Lab measurements have shown that in terms of thrust, the conversion of laser energy to force through this method is about 100 micronewtons per watt, which works out to 10 kilowatts per newton. A newton is not a lot of force (about what's required for you to hold half of a medium-sized apple up against gravity), and 10 kW is a lot of laser energy. So this doesn't sound like a particularly effective way of messing with ginormous rocks. Fortunately, as long as you're not in a hurry, the fact that you're trying to do this out in space (where there's no gravity or friction to speak of) makes it possible, even practical. 

The amount of thrust that you need depends, of course, on where you want the object to go, how big it is, and how fast you want it to get there. In the case of an asteroid that you simply want to despin, stopping its rotation can happen pretty quickly if you have even a moderately powerful laser. For example, a 150-meter-wide asteroid with a density of 2,000 kilograms per cubic meter can be despun from 1 rotation per hour to zero by a 50 kW laser in just 11 days.

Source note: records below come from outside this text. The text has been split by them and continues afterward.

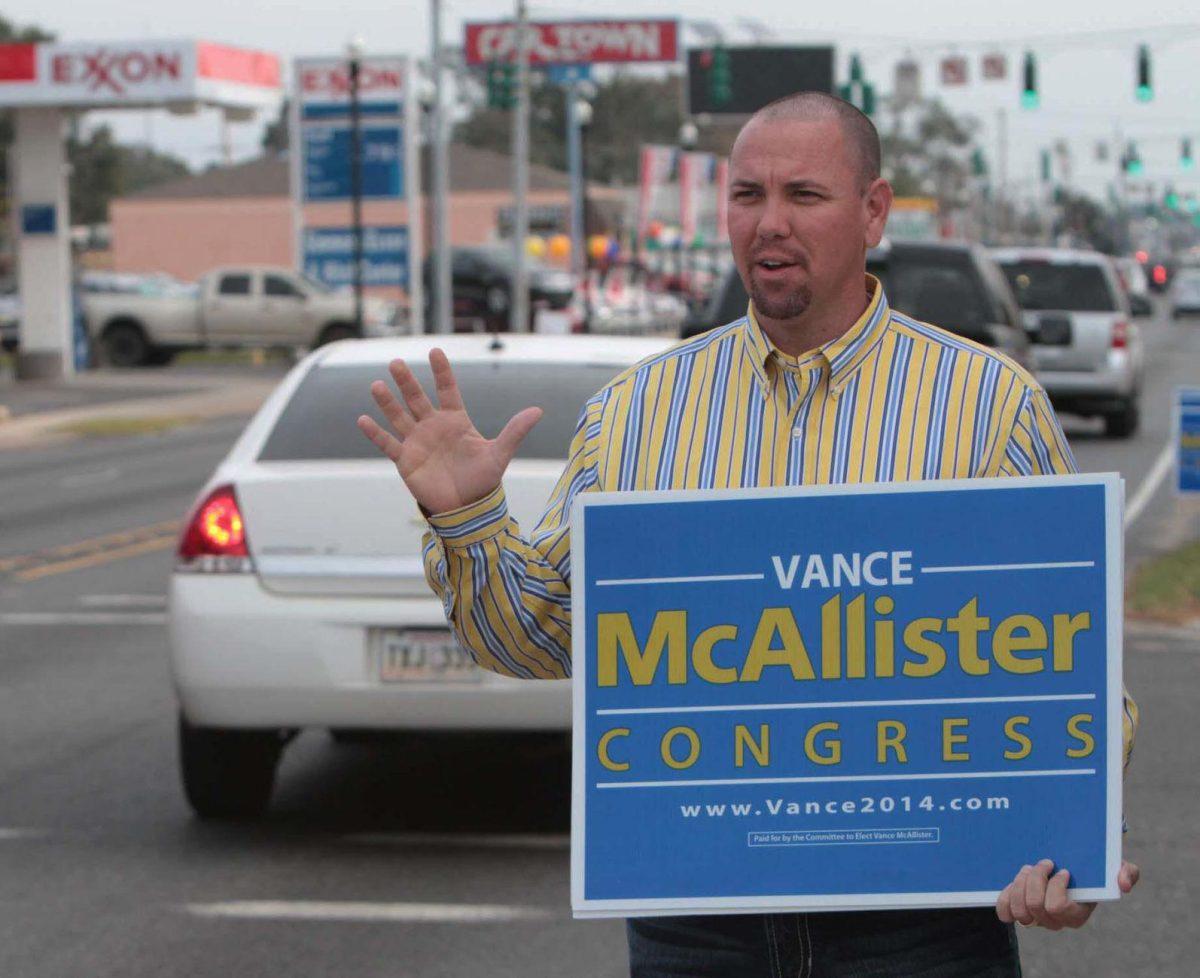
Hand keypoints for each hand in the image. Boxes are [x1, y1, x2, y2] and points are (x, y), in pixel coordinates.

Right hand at [356, 348, 541, 514]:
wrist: (466, 507)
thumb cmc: (483, 479)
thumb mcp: (499, 454)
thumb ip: (515, 431)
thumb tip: (538, 410)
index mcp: (456, 420)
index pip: (447, 390)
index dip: (442, 371)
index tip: (435, 351)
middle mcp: (433, 426)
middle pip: (417, 398)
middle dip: (407, 382)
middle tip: (396, 362)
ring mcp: (417, 441)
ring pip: (399, 417)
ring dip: (387, 402)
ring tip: (376, 385)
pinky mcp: (405, 460)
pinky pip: (388, 443)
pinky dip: (375, 433)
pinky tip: (362, 419)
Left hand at [996, 858, 1139, 930]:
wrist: (1068, 865)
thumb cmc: (1092, 870)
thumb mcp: (1115, 866)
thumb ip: (1127, 872)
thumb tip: (1123, 883)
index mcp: (1077, 914)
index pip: (1058, 907)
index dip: (1055, 887)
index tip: (1063, 870)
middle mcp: (1055, 921)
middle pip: (1035, 906)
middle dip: (1035, 879)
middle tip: (1043, 862)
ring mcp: (1035, 918)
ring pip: (1019, 910)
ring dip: (1020, 884)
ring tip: (1029, 868)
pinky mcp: (1018, 910)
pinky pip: (1006, 913)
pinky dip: (1005, 897)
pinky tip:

Here's a video showing a proof of concept demonstration showing a 40 watt laser despinning a small sample of basalt magnetically suspended in a vacuum chamber:

If you want to get a little more ambitious, this technique could also potentially be used for redirecting asteroids completely, not just spinning them. This concept has already been discussed (and will soon be tested) in the context of orbital debris mitigation—but only with objects smaller than a few centimeters. But what if we're interested in moving something a little bit larger—say, a 325-meter-diameter asteroid like 99942 Apophis, which, for a little while, appeared to have a not insignificant chance of impacting Earth within the next century? Or, if you'd like something more relevant, consider 2015 PU228, which is about the same size as Apophis and is currently the only object that NASA rates as worth paying attention to for a potential Earth impact (which would occur in 2081).

Anyway, to deflect the 325-meter asteroid of your choice by a comfortable 2 Earth radii, you'd need: a 1-megawatt laser firing at the asteroid for 2.5 years, which is not too bad. If you had more time, like 5 years, you'd only need a 260 kW laser, and over 15 years, you could make do with a 20-kW model. For smaller and harder to detect asteroids, like the one that exploded over Siberia in 1908 and flattened (literally) 2,000 square km of forest, we might have a lot less time to prepare, but a 1-MW laser could push one of those out of the way in a matter of months.

So, what would we need to actually pull this off? Nothing crazy, it turns out. The upcoming SLS Block 1 could launch a spacecraft equipped with 450 kW solar arrays, ion engines, and a steerable laser array able to operate anywhere from 1km to 100km from a target asteroid. It would look something like this:

imgIllustration: University of California, Santa Barbara - Experimental Cosmology Group

The researchers point out that this system is more effective than using an impactor for the same amount of launch mass, and it's also more versatile, since you can also use it to despin asteroids, or potentially use it on multiple asteroids. In fact there, no reason not to launch it as soon as possible so that it's ready to go once we need it: in the mean time, it can hang out in Earth orbit and de-orbit space junk for us.